Some thoughts about clinical trials

There’s an interesting article from the New York Times yesterday about whether clinical trials work – not just melanoma trials, but trials of new treatments for all kinds of conditions. My reading of many posts on the Melanoma Resource Foundation’s Patient Information Page (MPIP) over the last year has led me to contemplate this subject. Here’s what I think about it.

The article was prompted  by findings released and discussed at the American Society of Clinical Oncology meeting last month. In a nutshell, it said that researchers consider failed trials a success if they further knowledge about cancer mechanisms and how certain treatments affect them – whether the patient responds to the treatment or not. Some people wonder how a trial can be a success when so many patients don’t respond.

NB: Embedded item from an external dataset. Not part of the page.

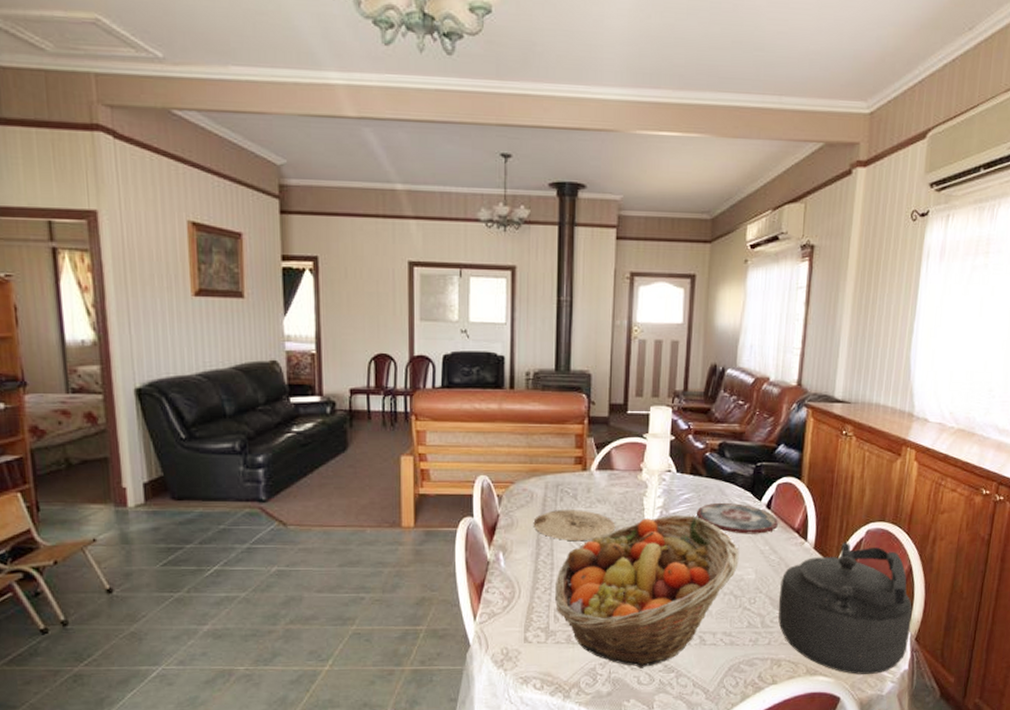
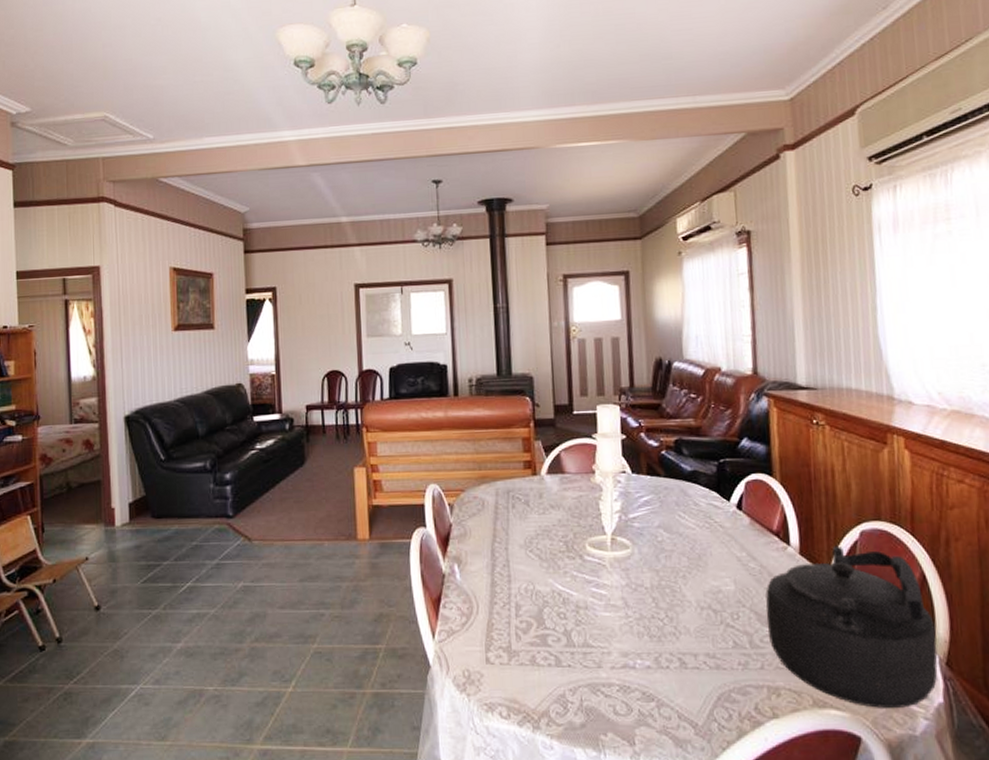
plate: present [533,510,616,542] -> none [486,517,573,551]
fruit basket: present [555,514,739,669] -> none [514,519,714,696]
plate: present [697,502,779,534] -> none [659,504,754,539]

For the community of patients, loved ones, and caregivers, at least those affected by melanoma, clinical trials of promising new therapies provide more “tricks in the bag,” more steps along the way to “beating the beast,” as one MPIP frequenter puts it. For too many, there is no such thing – it’s just a way to buy a few more months or years, hoping that a REAL cure will be found before our time is up. We’ll hope to be among the more than 38% of patients for whom anti-PD1 trials (experimental therapies that turn off the “programmed death” gene that makes some melanoma cells so deadly) create a durable response (in this case, more than 11 months so far). And if not, perhaps researchers will learn about some other mechanism while we are fighting or biding our time to see whether our disease advances, or until some other hopeful therapy enters trials that we could sign up for. More hope for us, more knowledge for the researchers … more life to live in the meantime.

Drug companies, according to the article, consider clinical trials a success if they lead to FDA approval of the drug so that people will have to pay to find out whether they work. Something is wrong with this system …

We want the trials to succeed because it offers hope, even if only 38% respond. Once the therapy is approved, it will cost us (or Medicare, or our insurer) handsomely. It doesn't deter us from hoping for success.

I don’t have alternatives to suggest. I’ll leave that to the policy folks to figure out.